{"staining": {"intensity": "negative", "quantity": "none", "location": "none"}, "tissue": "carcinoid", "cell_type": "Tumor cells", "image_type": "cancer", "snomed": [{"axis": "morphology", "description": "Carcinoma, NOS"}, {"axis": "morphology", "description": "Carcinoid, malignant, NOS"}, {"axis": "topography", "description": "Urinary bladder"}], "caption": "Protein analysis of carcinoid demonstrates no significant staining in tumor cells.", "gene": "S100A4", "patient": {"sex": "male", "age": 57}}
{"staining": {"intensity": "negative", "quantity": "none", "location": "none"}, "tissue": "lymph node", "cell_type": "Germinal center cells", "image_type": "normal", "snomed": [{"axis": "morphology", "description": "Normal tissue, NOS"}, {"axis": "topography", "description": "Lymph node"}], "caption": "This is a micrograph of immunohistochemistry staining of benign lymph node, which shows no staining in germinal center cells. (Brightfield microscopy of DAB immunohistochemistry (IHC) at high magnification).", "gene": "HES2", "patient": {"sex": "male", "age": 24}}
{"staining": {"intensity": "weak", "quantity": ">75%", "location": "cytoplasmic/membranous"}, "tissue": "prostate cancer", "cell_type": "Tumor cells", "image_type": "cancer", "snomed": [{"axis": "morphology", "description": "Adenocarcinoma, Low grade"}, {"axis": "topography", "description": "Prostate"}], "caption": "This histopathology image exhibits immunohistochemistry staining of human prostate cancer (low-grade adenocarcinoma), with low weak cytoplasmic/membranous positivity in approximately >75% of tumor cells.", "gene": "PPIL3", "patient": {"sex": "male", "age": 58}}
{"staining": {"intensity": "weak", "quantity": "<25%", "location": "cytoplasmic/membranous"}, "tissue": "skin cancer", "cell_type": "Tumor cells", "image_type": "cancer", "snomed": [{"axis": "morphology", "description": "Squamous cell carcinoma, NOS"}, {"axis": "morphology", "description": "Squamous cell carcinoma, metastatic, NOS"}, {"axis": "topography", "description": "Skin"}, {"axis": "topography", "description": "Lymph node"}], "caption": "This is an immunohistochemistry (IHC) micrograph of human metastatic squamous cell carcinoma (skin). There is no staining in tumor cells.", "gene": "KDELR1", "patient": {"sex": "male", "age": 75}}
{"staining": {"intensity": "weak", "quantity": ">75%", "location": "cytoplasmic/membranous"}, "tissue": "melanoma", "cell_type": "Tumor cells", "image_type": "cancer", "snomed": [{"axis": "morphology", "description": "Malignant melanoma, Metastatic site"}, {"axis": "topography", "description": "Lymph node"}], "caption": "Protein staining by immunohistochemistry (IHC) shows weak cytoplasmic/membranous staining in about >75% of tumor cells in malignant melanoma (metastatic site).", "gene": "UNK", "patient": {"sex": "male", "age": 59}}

• _What the exercise asks_: Go through the records and repeat each one exactly as written.

• _Task solution_:
{"staining": {"intensity": "negative", "quantity": "none", "location": "none"}, "tissue": "carcinoid", "cell_type": "Tumor cells", "image_type": "cancer", "snomed": [{"axis": "morphology", "description": "Carcinoma, NOS"}, {"axis": "morphology", "description": "Carcinoid, malignant, NOS"}, {"axis": "topography", "description": "Urinary bladder"}], "caption": "Protein analysis of carcinoid demonstrates no significant staining in tumor cells.", "gene": "S100A4", "patient": {"sex": "male", "age": 57}}
{"staining": {"intensity": "negative", "quantity": "none", "location": "none"}, "tissue": "lymph node", "cell_type": "Germinal center cells", "image_type": "normal", "snomed": [{"axis": "morphology", "description": "Normal tissue, NOS"}, {"axis": "topography", "description": "Lymph node"}], "caption": "This is a micrograph of immunohistochemistry staining of benign lymph node, which shows no staining in germinal center cells. (Brightfield microscopy of DAB immunohistochemistry (IHC) at high magnification).", "gene": "HES2", "patient": {"sex": "male", "age": 24}}
{"staining": {"intensity": "weak", "quantity": ">75%", "location": "cytoplasmic/membranous"}, "tissue": "prostate cancer", "cell_type": "Tumor cells", "image_type": "cancer", "snomed": [{"axis": "morphology", "description": "Adenocarcinoma, Low grade"}, {"axis": "topography", "description": "Prostate"}], "caption": "This histopathology image exhibits immunohistochemistry staining of human prostate cancer (low-grade adenocarcinoma), with low weak cytoplasmic/membranous positivity in approximately >75% of tumor cells.", "gene": "PPIL3", "patient": {"sex": "male", "age": 58}}
{"staining": {"intensity": "weak", "quantity": "<25%", "location": "cytoplasmic/membranous"}, "tissue": "skin cancer", "cell_type": "Tumor cells", "image_type": "cancer", "snomed": [{"axis": "morphology", "description": "Squamous cell carcinoma, NOS"}, {"axis": "morphology", "description": "Squamous cell carcinoma, metastatic, NOS"}, {"axis": "topography", "description": "Skin"}, {"axis": "topography", "description": "Lymph node"}], "caption": "This is an immunohistochemistry (IHC) micrograph of human metastatic squamous cell carcinoma (skin). There is no staining in tumor cells.", "gene": "KDELR1", "patient": {"sex": "male", "age": 75}}
{"staining": {"intensity": "weak", "quantity": ">75%", "location": "cytoplasmic/membranous"}, "tissue": "melanoma", "cell_type": "Tumor cells", "image_type": "cancer", "snomed": [{"axis": "morphology", "description": "Malignant melanoma, Metastatic site"}, {"axis": "topography", "description": "Lymph node"}], "caption": "Protein staining by immunohistochemistry (IHC) shows weak cytoplasmic/membranous staining in about >75% of tumor cells in malignant melanoma (metastatic site).", "gene": "UNK", "patient": {"sex": "male", "age": 59}}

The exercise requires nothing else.